E Market Briefing For Friday, June 15

Update on my AT&T rationale

I thought a drop to anywhere around 29-31 would be an attractive entry point (and so far indeed is). The idea of course was that 'if' the deal was approved, 'arbs' (arbitrageurs playing the TWX vs. T spread) would initially sell, and then the shares might rebound a bit, which you've seen. After the 'deal' closes; a large technical overhang might exist for awhile, if TWX shareholders who don't entirely 'grasp' the transformation (which would enhance the value of tons of Time Warner contacts that do not bring CPM .. cost per thousand .. yields like existing AT&T contacts and customers do; but that would improve) it's possible some would sell holdings... hence the temporary overhang. And 'in theory' a worry that the DOJ might still intrude since some pricing arrangements with Time Warner properties must stay in place into next year. (Some are critical of CEO Stephenson for that but it actually gives time to integrate.)  

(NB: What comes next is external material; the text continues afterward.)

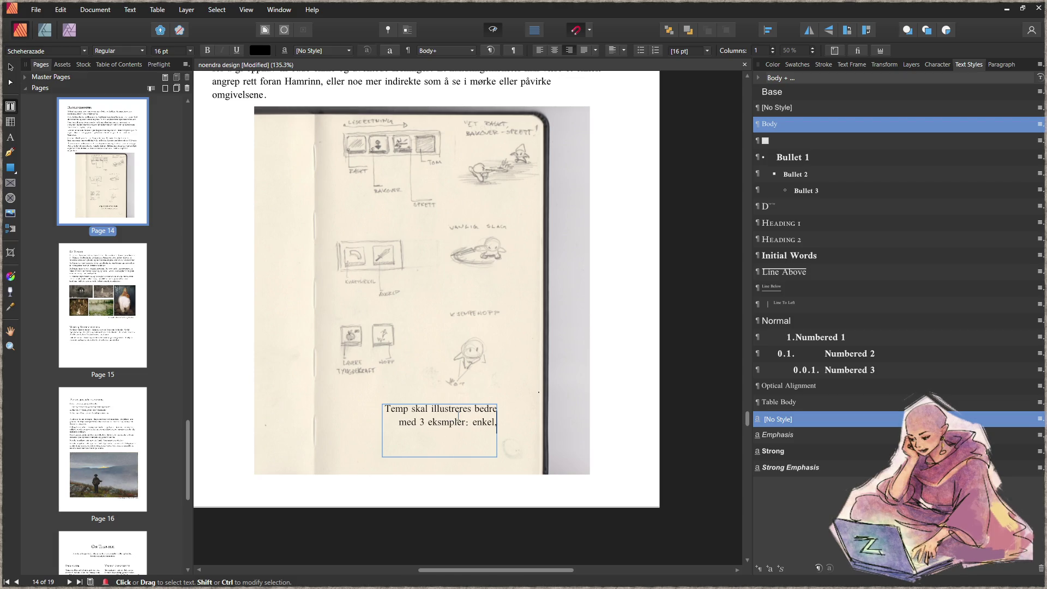
type(", utvikling")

Stock performance (for the combined AT&T) would subsequently improve, and even recover at least to levels logical on a fundamental basis. That's a higher level than where it is, even not considering a higher P/E multiple on a longer-term basis, if it's valued as a 'Media' not merely 'telecom' stock. If it's viewed with a 'Media' multiple, it won't be a 'widows and orphans' stock for the coupon clipper crowd; a reputation it inherited from earlier days.  

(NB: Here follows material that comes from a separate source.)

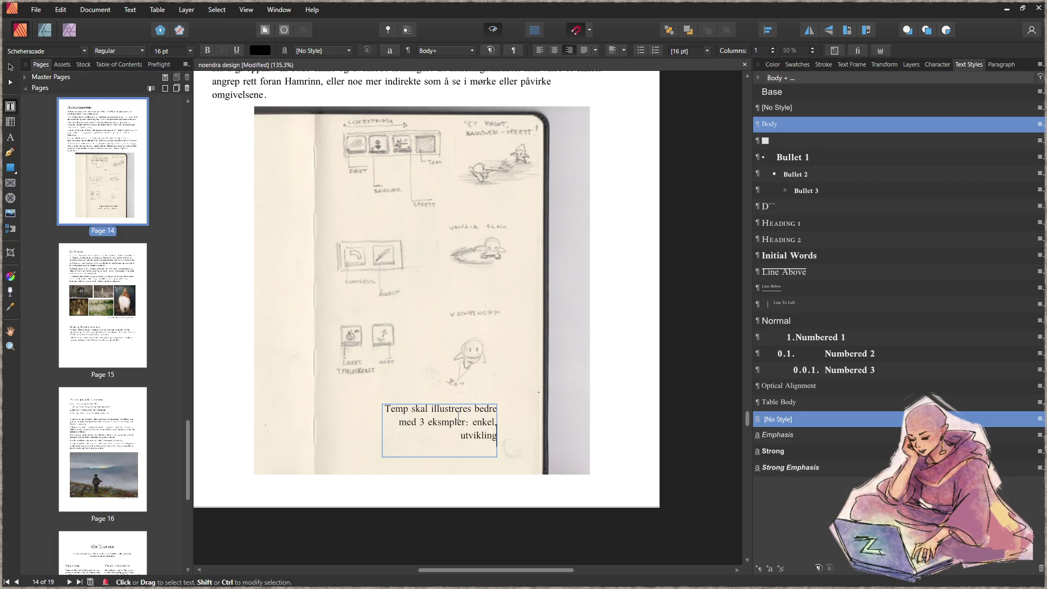
type(", helt vill")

So any shorts who are playing for the overhang trade lower should stay a bit nervous because they should have limited time (or price variation) for them to exit, lest they be run in when AT&T turns higher (barring calamity in the general market of course).  

In essence, after the deal's close (or perhaps at the next conference call with July's Q2 earnings) I'd expect AT&T to outline the new transformation, as I have already explored ('content and distribution' being cornerstones).